Private investors continue to favour residential lots in the auction room, with Allsop posting an 86% success rate at its latest sale.
It was standing-room only at the 29 March sale at the Park Lane Hotel on Piccadilly, W1, as 183 of the 213 lots on offer sold, raising £36.6m.
A total of five properties with guide prices above £1m were on offer, all of which sold.
The largest lot of the day, a freehold end-of-terrace home in Holland Park, W14 (pictured), sold for £1.8m, off a guide of £1.3m-£1.5m, while a development comprising six new-build flats in Henley-on-Thames, Oxfordshire, sold for £1.1m – the top of its guide.
Auctioneer Gary Murphy said that there was a notable difference between the commercial and residential markets, with more and more private investors seeing safety in housing.
“There is fundamentally a pendulum swing to residential. People will always need a home to buy or rent and this is supporting the sector. However, there is a gulf developing between quality that is perceived as safe and as a non-risky buy and everything else in the commercial sector,” said Murphy.
He added: “With residential it is easier to spread risk and the prices adjust quite quickly to compensate for higher-risk purchases in the regions, where there is more volatility.
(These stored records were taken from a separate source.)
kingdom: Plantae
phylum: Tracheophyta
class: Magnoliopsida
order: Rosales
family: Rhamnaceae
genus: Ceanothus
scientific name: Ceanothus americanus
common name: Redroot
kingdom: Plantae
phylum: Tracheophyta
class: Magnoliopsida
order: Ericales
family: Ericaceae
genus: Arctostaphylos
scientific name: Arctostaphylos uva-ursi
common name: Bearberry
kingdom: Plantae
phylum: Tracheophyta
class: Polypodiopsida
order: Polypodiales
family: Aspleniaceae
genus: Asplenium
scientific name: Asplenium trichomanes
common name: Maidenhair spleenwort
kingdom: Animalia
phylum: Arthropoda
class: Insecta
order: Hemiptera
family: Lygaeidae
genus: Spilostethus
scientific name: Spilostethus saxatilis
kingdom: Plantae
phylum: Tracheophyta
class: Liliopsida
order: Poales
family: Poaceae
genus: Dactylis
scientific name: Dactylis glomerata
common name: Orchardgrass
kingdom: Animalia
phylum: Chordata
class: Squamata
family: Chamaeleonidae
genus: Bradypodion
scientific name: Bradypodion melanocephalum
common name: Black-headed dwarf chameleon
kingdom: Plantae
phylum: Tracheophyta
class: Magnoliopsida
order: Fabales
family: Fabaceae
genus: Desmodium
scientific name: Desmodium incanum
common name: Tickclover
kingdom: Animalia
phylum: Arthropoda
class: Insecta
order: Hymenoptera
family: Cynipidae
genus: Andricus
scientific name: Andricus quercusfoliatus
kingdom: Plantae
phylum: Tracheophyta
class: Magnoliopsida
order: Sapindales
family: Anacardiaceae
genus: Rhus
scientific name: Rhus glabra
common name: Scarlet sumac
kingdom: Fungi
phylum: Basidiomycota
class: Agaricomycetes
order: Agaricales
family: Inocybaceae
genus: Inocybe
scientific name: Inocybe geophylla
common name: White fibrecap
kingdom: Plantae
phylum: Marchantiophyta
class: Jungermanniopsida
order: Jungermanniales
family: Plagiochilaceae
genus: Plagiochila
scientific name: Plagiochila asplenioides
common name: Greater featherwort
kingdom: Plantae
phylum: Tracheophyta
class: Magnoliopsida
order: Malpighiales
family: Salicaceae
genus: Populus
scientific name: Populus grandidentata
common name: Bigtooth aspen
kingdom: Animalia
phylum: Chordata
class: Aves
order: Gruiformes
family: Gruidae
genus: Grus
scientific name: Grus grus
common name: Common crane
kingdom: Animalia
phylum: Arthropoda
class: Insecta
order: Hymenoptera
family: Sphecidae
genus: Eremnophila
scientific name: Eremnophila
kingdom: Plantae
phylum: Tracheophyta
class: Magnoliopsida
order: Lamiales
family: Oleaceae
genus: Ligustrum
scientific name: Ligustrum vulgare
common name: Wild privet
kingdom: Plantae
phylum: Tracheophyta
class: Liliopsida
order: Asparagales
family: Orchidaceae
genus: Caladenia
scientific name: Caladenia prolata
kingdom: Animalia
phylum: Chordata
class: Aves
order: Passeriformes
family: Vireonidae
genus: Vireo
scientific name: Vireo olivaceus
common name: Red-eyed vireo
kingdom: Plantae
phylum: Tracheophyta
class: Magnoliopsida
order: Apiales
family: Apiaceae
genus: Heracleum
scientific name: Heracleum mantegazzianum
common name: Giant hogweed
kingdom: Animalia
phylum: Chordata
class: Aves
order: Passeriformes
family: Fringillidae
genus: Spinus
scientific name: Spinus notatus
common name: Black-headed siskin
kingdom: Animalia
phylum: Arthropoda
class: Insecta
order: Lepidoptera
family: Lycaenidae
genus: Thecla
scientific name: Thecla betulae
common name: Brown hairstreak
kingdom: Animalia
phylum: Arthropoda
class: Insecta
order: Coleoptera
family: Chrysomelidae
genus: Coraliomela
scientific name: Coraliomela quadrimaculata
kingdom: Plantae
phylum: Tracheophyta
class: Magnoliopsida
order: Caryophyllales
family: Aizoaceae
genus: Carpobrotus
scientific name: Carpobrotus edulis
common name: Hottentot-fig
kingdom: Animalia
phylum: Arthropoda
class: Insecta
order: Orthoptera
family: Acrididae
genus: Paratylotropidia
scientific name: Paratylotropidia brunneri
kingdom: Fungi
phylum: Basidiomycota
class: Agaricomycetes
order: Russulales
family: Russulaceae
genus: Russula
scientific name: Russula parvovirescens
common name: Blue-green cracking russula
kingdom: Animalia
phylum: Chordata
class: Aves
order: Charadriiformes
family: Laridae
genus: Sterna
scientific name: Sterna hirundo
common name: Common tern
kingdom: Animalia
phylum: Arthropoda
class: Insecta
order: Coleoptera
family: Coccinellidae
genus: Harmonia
The lot sizes are also smaller in general.”
Prices at last week’s auction averaged £199,000.
The average yield achieved on AST lots within the M25 was 6.82%, while ASTs outside the M25 sold for an average yield of 13.36%.
Residential in the regions was less attractive to investors, however, with Andrews & Robertson struggling to sell lots outside of London and the South East.
The 28 March sale at the Grand Connaught Rooms, WC2, raised £8.1m as just 44 out of 86 lots sold, including nine prior to the event.
Bidding was patchy, with offers for several regional residential lots struggling to reach guides.
London properties and others in the South East proved more popular with bidders, however.